Instruction: Exactly reproduce the entries, dropping any pictures from your copy.

Itemized modification records

------------------------------------------------

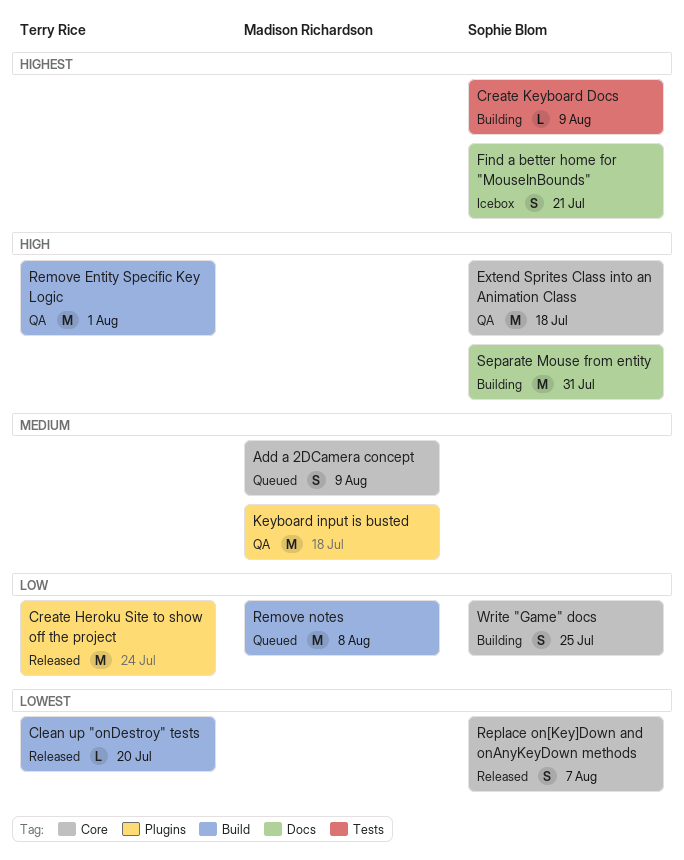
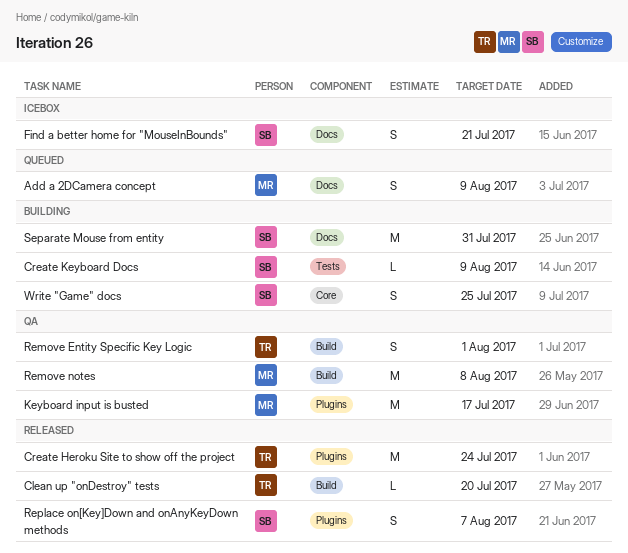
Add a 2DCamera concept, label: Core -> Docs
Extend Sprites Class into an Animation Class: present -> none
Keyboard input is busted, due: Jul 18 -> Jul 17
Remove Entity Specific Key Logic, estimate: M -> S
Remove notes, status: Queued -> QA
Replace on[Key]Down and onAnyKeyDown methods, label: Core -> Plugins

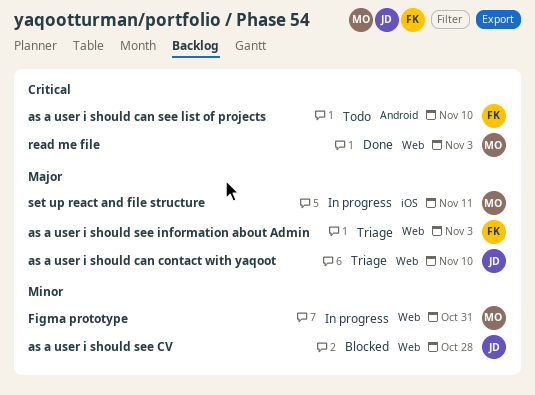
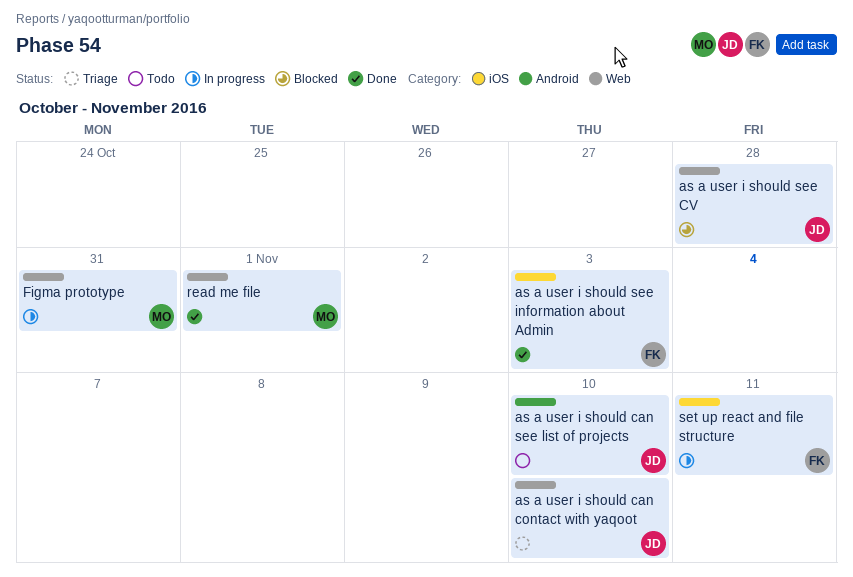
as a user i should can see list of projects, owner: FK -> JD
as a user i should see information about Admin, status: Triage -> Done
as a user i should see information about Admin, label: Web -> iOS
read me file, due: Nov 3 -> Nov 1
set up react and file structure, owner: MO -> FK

------------------------------------------------

Written reply:
Add a 2DCamera concept, label: Core -> Docs
Extend Sprites Class into an Animation Class: present -> none
Keyboard input is busted, due: Jul 18 -> Jul 17
Remove Entity Specific Key Logic, estimate: M -> S
Remove notes, status: Queued -> QA
Replace on[Key]Down and onAnyKeyDown methods, label: Core -> Plugins

as a user i should can see list of projects, owner: FK -> JD
as a user i should see information about Admin, status: Triage -> Done
as a user i should see information about Admin, label: Web -> iOS
read me file, due: Nov 3 -> Nov 1
set up react and file structure, owner: MO -> FK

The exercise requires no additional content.